An exact restatement of all the data is required, with the pictures left out.
##### TASK MATERIAL #####
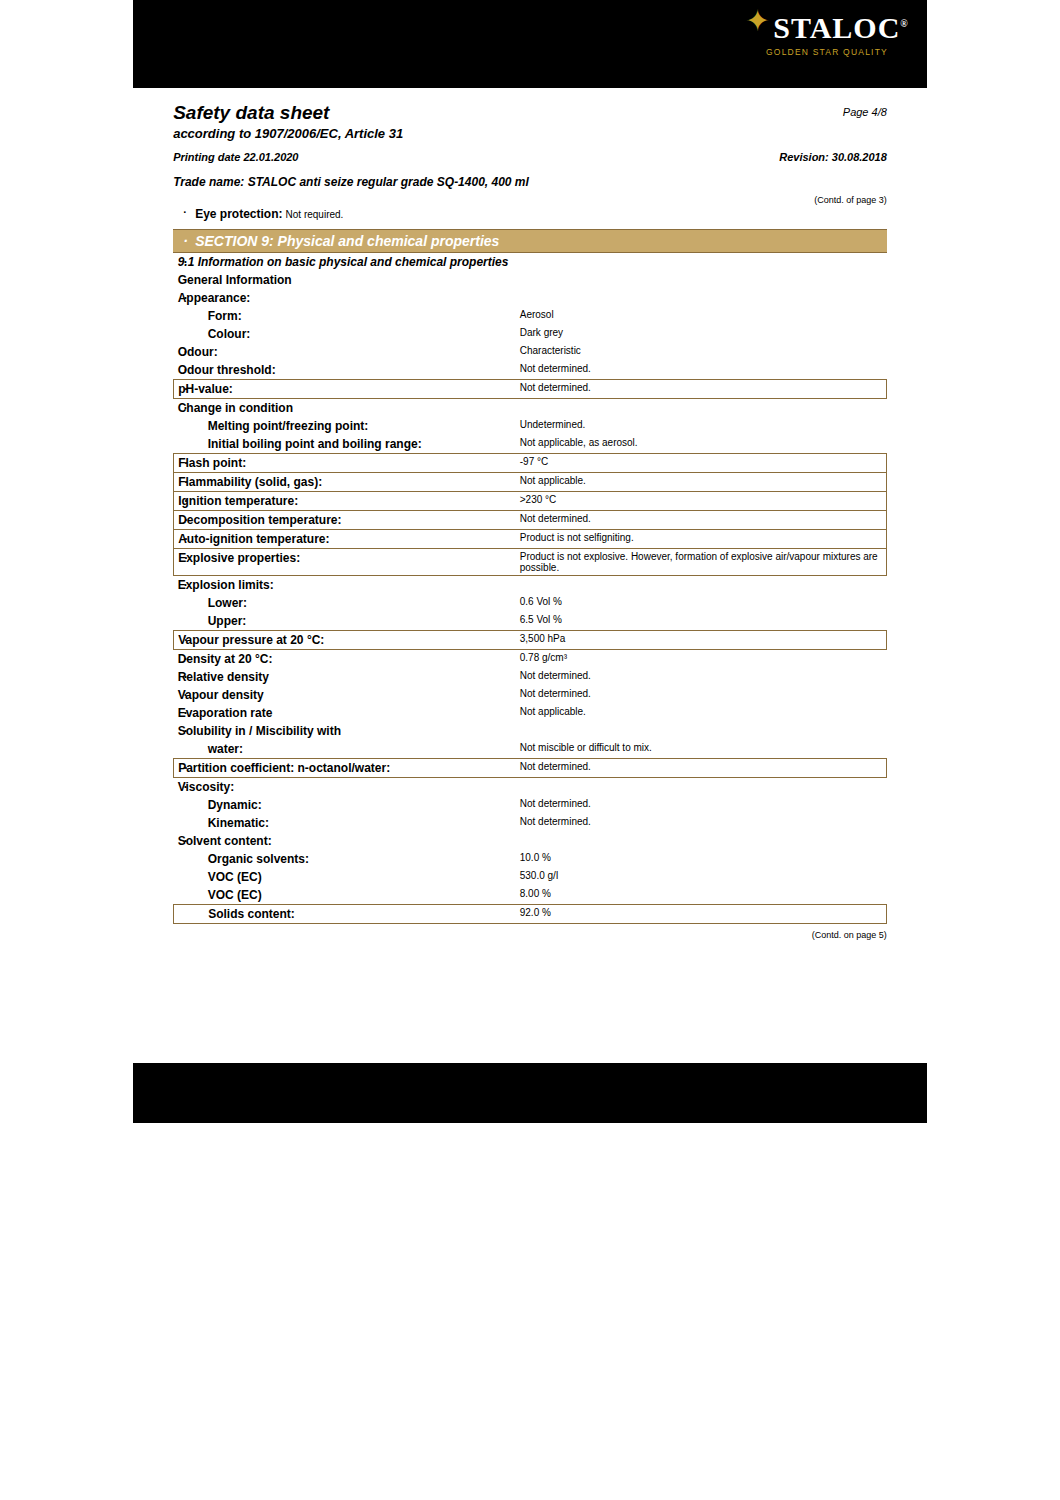✦ STALOC®
GOLDEN STAR QUALITY
Safety data sheet
according to 1907/2006/EC, Article 31
Page 4/8
Printing date 22.01.2020
Revision: 30.08.2018
Trade name: STALOC anti seize regular grade SQ-1400, 400 ml
(Contd. of page 3)
Eye protection: Not required.
SECTION 9: Physical and chemical properties
| 9.1 Information on basic physical and chemical properties |
| General Information |
| Appearance: | |
| Form: | Aerosol |
| Colour: | Dark grey |
| Odour: | Characteristic |
| Odour threshold: | Not determined. |
| pH-value: | Not determined. |
| Change in condition | |
| Melting point/freezing point: | Undetermined. |
| Initial boiling point and boiling range: | Not applicable, as aerosol. |
| Flash point: | -97 °C |
| Flammability (solid, gas): | Not applicable. |
| Ignition temperature: | >230 °C |
| Decomposition temperature: | Not determined. |
| Auto-ignition temperature: | Product is not selfigniting. |
| Explosive properties: | Product is not explosive. However, formation of explosive air/vapour mixtures are possible. |
| Explosion limits: | |
| Lower: | 0.6 Vol % |
| Upper: | 6.5 Vol % |
| Vapour pressure at 20 °C: | 3,500 hPa |
| Density at 20 °C: | 0.78 g/cm³ |
| Relative density | Not determined. |
| Vapour density | Not determined. |
| Evaporation rate | Not applicable. |
| Solubility in / Miscibility with | |
| water: | Not miscible or difficult to mix. |
| Partition coefficient: n-octanol/water: | Not determined. |
| Viscosity: | |
| Dynamic: | Not determined. |
| Kinematic: | Not determined. |
| Solvent content: | |
| Organic solvents: | 10.0 % |
| VOC (EC) | 530.0 g/l |
| VOC (EC) | 8.00 % |
| Solids content: | 92.0 % |
(Contd. on page 5)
#####
RESULT OF THE EXERCISE ->
✦ STALOC®
GOLDEN STAR QUALITY
Safety data sheet
according to 1907/2006/EC, Article 31
Page 4/8
Printing date 22.01.2020
Revision: 30.08.2018
Trade name: STALOC anti seize regular grade SQ-1400, 400 ml
(Contd. of page 3)
Eye protection: Not required.
SECTION 9: Physical and chemical properties
| 9.1 Information on basic physical and chemical properties |
| General Information |
| Appearance: | |
| Form: | Aerosol |
| Colour: | Dark grey |
| Odour: | Characteristic |
| Odour threshold: | Not determined. |
| pH-value: | Not determined. |
| Change in condition | |
| Melting point/freezing point: | Undetermined. |
| Initial boiling point and boiling range: | Not applicable, as aerosol. |
| Flash point: | -97 °C |
| Flammability (solid, gas): | Not applicable. |
| Ignition temperature: | >230 °C |
| Decomposition temperature: | Not determined. |
| Auto-ignition temperature: | Product is not selfigniting. |
| Explosive properties: | Product is not explosive. However, formation of explosive air/vapour mixtures are possible. |
| Explosion limits: | |
| Lower: | 0.6 Vol % |
| Upper: | 6.5 Vol % |
| Vapour pressure at 20 °C: | 3,500 hPa |
| Density at 20 °C: | 0.78 g/cm³ |
| Relative density | Not determined. |
| Vapour density | Not determined. |
| Evaporation rate | Not applicable. |
| Solubility in / Miscibility with | |
| water: | Not miscible or difficult to mix. |
| Partition coefficient: n-octanol/water: | Not determined. |
| Viscosity: | |
| Dynamic: | Not determined. |
| Kinematic: | Not determined. |
| Solvent content: | |
| Organic solvents: | 10.0 % |
| VOC (EC) | 530.0 g/l |
| VOC (EC) | 8.00 % |
| Solids content: | 92.0 % |
(Contd. on page 5)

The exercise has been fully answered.